WASHINGTON (AP) — The White House has issued a veto threat ahead of a Senate vote Wednesday on ending U.S. support for the Saudi Arabian-led coalition fighting in Yemen.
The measure is co-sponsored by independent Sen. Bernie Sanders of Vermont and Republican Sen. Mike Lee of Utah. If it were to pass Congress, it would be the first time lawmakers have invoked the decades-old War Powers Resolution to halt American military involvement in a foreign conflict. It would also be another strong rebuke of President Donald Trump's support for Saudi Arabia, which has been a point of tension with Congress since the killing of journalist Jamal Khashoggi last year.
In its statement threatening a veto, the White House argued the U.S. support for the Saudis does not constitute engaging in "hostilities" and said the resolution is flawed and could undermine the fight against extremism. The Yemen resolution "seeks to override the President's determination as Commander in Chief," the statement said, and "would harm bilateral relationships in the region."
"By defining 'hostilities' to include defense cooperation such as aerial refueling," the statement said, the Yemen resolution could also "establish bad precedent for future legislation."

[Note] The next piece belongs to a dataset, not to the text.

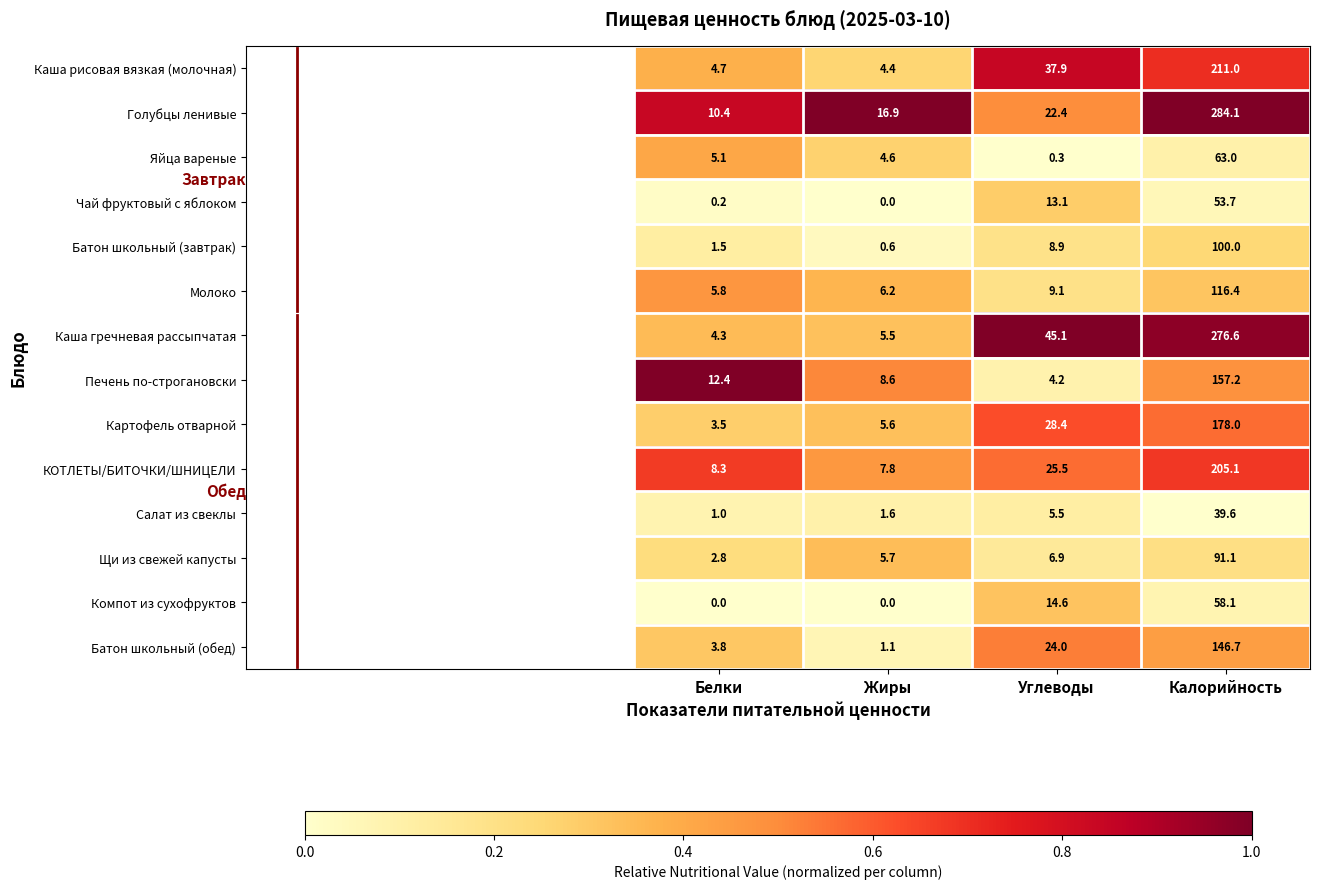

True or false: Голубцы ленивые has a value of 15.7 at Белки.

False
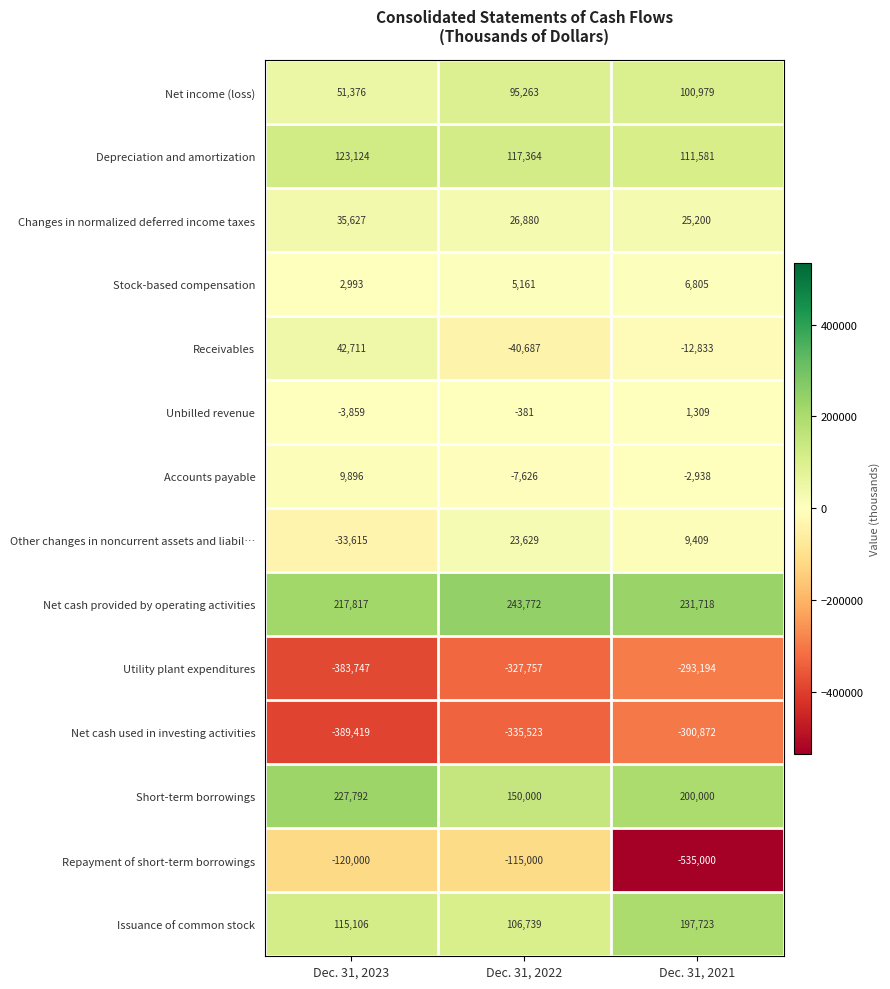

Count the number of categories in the chart.

3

Speaking from the Senate floor Wednesday, Sen. Majority Leader Mitch McConnell, R-Ky., urged his colleagues to oppose the measure, calling it "inappropriate and counterproductive." He said concerns about the war are understandable, but passing the resolution "will not enhance America's diplomatic leverage" and will make it more difficult for the U.S. to end the conflict in Yemen and minimize civilian casualties.
"We should not use this specific vote on a specific policy decision as some proxy for all the Senate's broad feelings about foreign affairs. Concerns about Saudi human rights issues should be directly addressed with the administration and with Saudi officials," McConnell said.
A similar resolution to end support for the Yemen war passed the Senate in December, but it was not taken up under the then Republican-controlled House. If the Lee and Sanders resolution passes the Senate, it will have to go back to the House for approval before reaching Trump's desk.
Approaching its fifth year, the war in Yemen has killed thousands and left thousands more on the brink of starvation, creating what the United Nations called the world's worst humanitarian crisis.
"This war is both a humanitarian and a strategic disaster, and Congress has the opportunity to end it," Sanders in a statement ahead of the vote. "For the first time in 45 years, Congress must exercise its power under the War Powers Resolution and remove the U.S. from this war in Yemen."